Requirement. Omitting all images, give the entries that follow again exactly as they read.

··· Provided material ···

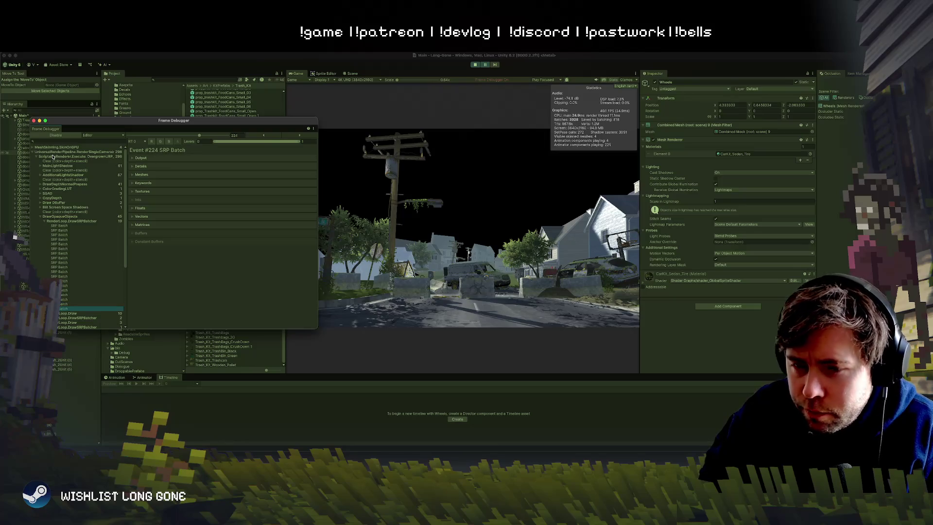
Step: Step back and forth through the batches, settling on Event #207 SRP Batch
key(Up)
key(Up)
key(Up)
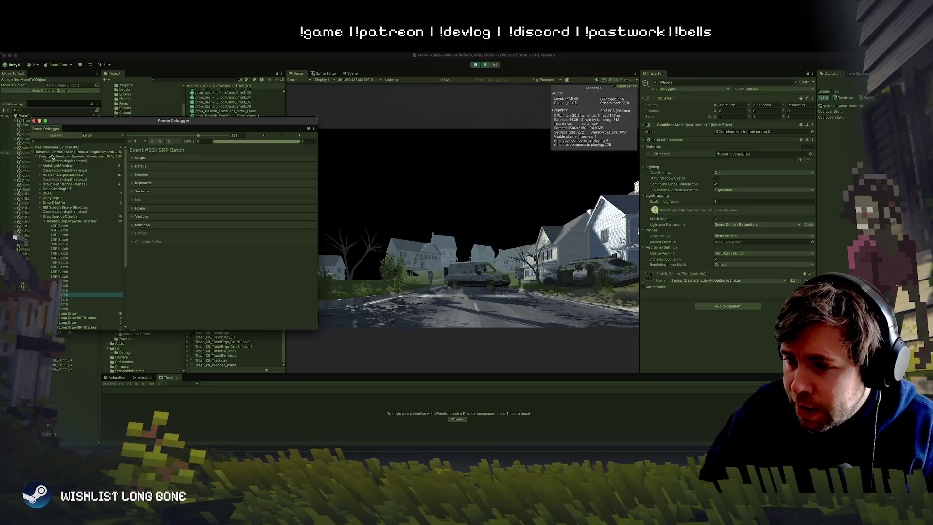
key(Up)
key(Up)
key(Up)
key(Up)
key(Up)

···

Completed task.
Step: Step back and forth through the batches, settling on Event #207 SRP Batch
key(Up)
key(Up)
key(Up)
key(Up)
key(Up)
key(Up)
key(Up)
key(Up)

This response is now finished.